Payments you have made from your personal account to cover business expenses are not treated as dividend. These are expense reimbursements as a director. A classic example of which is use of home as office.
As a clarification:
- The company Tax return is based on profits.
- The personal Tax return is based on your extraction of those profits from the business.
Since you will pay extra income tax on the extraction of profits (the rate of tax increases the more that you withdraw) it pays to keep money in the company. Tax can be saved by retaining funds in the company, and extracting these all when the company is struck off. A profit withdrawal at the time a company is dissolved is treated as capital gain and therefore subject to tax at a lower rate.
However:
A personal Tax Return is used to determine your income for the purposes of your borrowing ability. For instance, mortgage lenders tend to base their decision on your own income, and not that of the company you own. Means tested benefits, the clawback of child benefit and student loan repayment are all based on your personal income.
You will want to take your earnings out of the company at some stage.

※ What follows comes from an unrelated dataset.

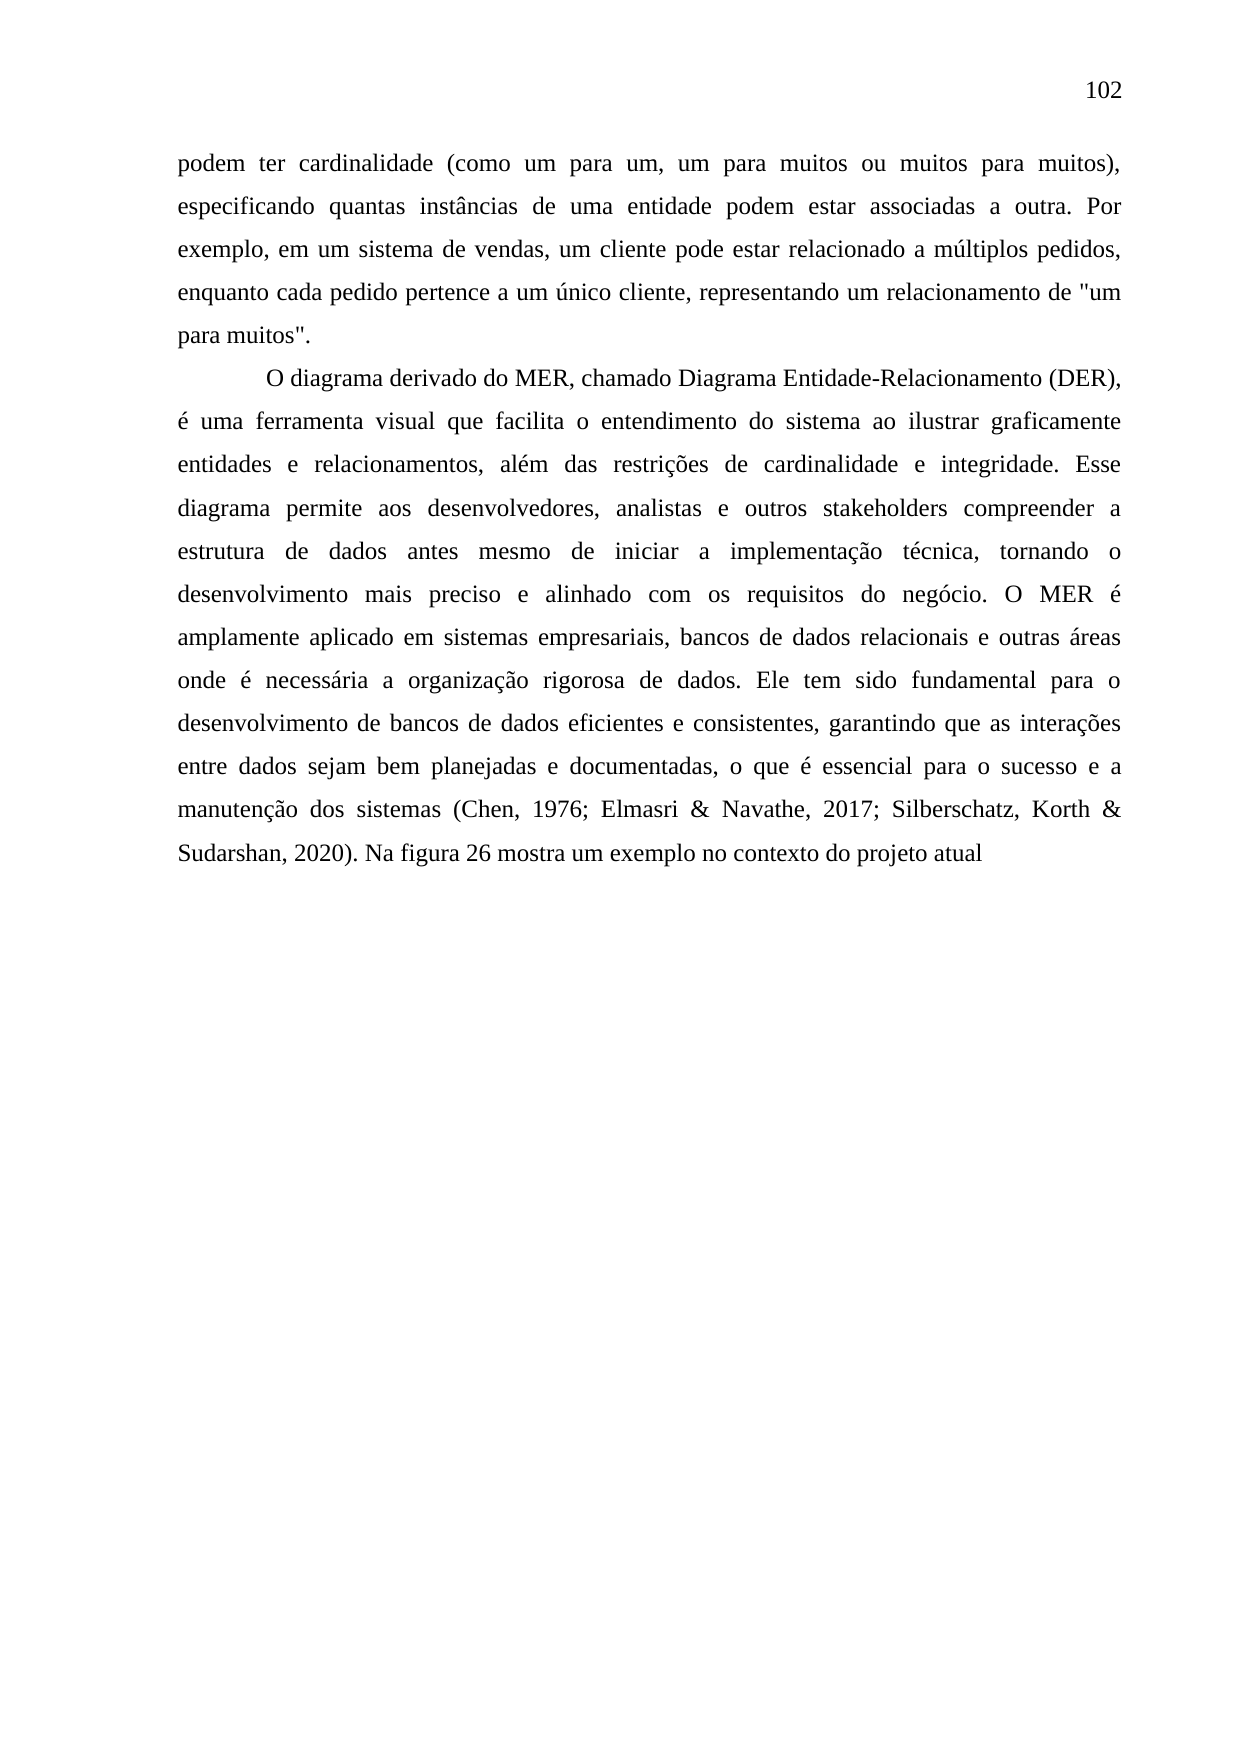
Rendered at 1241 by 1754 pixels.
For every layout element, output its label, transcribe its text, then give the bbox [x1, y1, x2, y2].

text O diagrama derivado do MER, chamado Diagrama Entidade-Relacionamento (DER), é uma ferramenta visual que facilita o entendimento do sistema ao ilustrar graficamente entidades e relacionamentos, além das restrições de cardinalidade e integridade. Esse diagrama permite aos desenvolvedores, analistas e outros stakeholders compreender a estrutura de dados antes mesmo de iniciar a implementação técnica, tornando o desenvolvimento mais preciso e alinhado com os requisitos do negócio. O MER é amplamente aplicado em sistemas empresariais, bancos de dados relacionais e outras áreas onde é necessária a organização rigorosa de dados. Ele tem sido fundamental para o desenvolvimento de bancos de dados eficientes e consistentes, garantindo que as interações entre dados sejam bem planejadas e documentadas, o que é essencial para o sucesso e a manutenção dos sistemas (Chen, 1976; Elmasri & Navathe, 2017; Silberschatz, Korth & Sudarshan, 2020). Na figura 26 mostra um exemplo no contexto do projeto atual [177, 363, 1122, 866]
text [177, 148, 1122, 349]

If you are not planning to dissolve the company then the capital treatment would not apply. More often than not, you will pay less tax by keeping your profit extractions even, than by having one year where there is a sudden spike in your income. For instance, you start to loose personal allowance once your total income exceeds £100,000. This is where remuneration planning can help to mitigate tax considerably.
Further methods for keeping your personal tax liability low include:
- Paying another person, such as a spouse or family member via the company. The dividends will be the personal income of that shareholder. This can be suitable where you share household expenses with another person.
- Making pension contributions via the company, which is highly tax efficient.
- Buying a hybrid car or motorbike via the company.